Tim si riferisce alle due liste: una è per le persone che vivono in una situazione di disagio, oppure in cui i genitori non ce la fanno più. Per queste persone, il dipartimento si impegna a trovare un posto entro novanta giorni. Anzi, due posti, e i genitori possono sceglierne uno. Se non vanno bene, si ritorna alla fine della lista. La seconda, invece, è per tutti gli altri, cioè quelli che hanno l’età giusta per iniziare una vita lontani dalla famiglia, ma non hanno molta fretta. Per loro, si parla di due o tre anni minimo prima che si trovi una sistemazione.
Diciamoci la verità: Dan ha un po’ esagerato nel rispondere alle domande. Ma ha spiegato che la mia dottoressa mi ha dato una pastiglia in più per la pressione e una in più per la costante depressione alta (che è vero), che ci sveglia alle quattro del mattino (che è vero), che sono venticinque anni che non ci siamo neanche potuti permettere un fine settimana tranquilli senza pagare quattro, cinquecento dollari a botta. E sì, ha ammesso: noi siamo stravolti. La signora che faceva le domande non si è sbilanciata. Ha preso nota e ha semplicemente detto che Tim ci farà sapere in quale delle due liste saremo.
Siamo in quella dei più bisognosi, specifica la lettera che abbiamo ricevuto; dunque, al più presto (in teoria) Luca avrà la sua cameretta in una casa con altre tre persone disabili come lui. Continuerà ad andare al centro, e nel pomeriggio tornerà nella sua nuova casa.
Abbiamo parlato con un’amica che per lavoro segue alcuni di questi appartamenti. Dice che sono molto belli e che prima di proporre ai genitori un posto, il dipartimento si incontra per capire quale sia il posto migliore per ogni utente. Valutano gli altri inquilini, i bisogni della persona e altro. “So che è difficile per voi genitori, ma credetemi, chi inizia una vita fuori dalla famiglia spesso diventa molto più indipendente ed è felice. E dovete anche pensare a voi, senza avere alcun senso di colpa. Non c’è niente di male nel volere una vita più semplice e preparare Luca a una vita senza di voi”.
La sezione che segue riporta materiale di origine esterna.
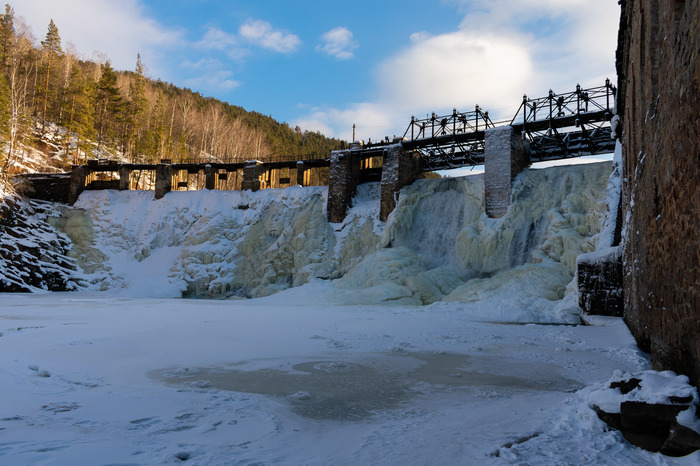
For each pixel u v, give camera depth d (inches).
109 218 1889.8
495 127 1354.6
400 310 979.9
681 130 221.1
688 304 216.1
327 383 331.6
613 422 205.6
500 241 1262.3
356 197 1710.1
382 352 480.7
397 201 1518.2
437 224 1461.6
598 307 790.5
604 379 357.4
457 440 196.4
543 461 169.5
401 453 180.5
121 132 3275.1
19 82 2773.1
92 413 233.5
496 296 1032.8
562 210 1195.3
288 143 5162.4
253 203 1830.7
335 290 1277.1
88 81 3166.8
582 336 614.2
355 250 1545.3
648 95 351.6
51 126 2903.5
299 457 177.2
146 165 2015.3
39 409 238.8
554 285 1040.8
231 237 1763.0
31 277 1521.9
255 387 314.3
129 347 456.8
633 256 544.1
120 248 1808.6
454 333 640.4
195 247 1732.3
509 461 169.3
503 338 598.2
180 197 1932.8
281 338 559.2
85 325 617.9
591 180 1189.1
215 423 222.8
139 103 3230.8
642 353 460.4
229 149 3612.2
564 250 1119.6
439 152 1642.5
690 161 204.1
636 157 483.8
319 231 1619.1
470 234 1306.6
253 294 1583.4
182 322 684.7
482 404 272.7
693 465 156.9
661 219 290.4
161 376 342.3
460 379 353.7
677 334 244.2
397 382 339.6
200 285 1644.9
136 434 201.0
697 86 188.9
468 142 1517.0
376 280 1284.4
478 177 1434.5
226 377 345.1
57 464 159.3
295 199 1755.7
Il discorso non fa una piega, ovviamente. Ma diciamocelo: non lo facciamo solo per Luca, lo facciamo soprattutto per noi, perché davvero essere menati ed essere incarcerati in casa va bene fino ad un certo punto. Poi però, se ci sono posti che si occupano di persone come lui, allora al senso di colpa si contrappone una specie di pace interiore, di sollievo. Luca non può stare sempre con noi: non fa bene a lui e neanche a noi.
Detto ciò, sarebbe come mandare un bambino di quattro anni a vivere con altri bambini di quattro anni così stiamo più tranquilli noi, ed è con questi pensieri che ritornano senza tregua i sensi di colpa ed è da questi pensieri che cerco in tutti i modi di fuggire.
Perché prima o poi il cerotto deve essere tolto, anche se fa male.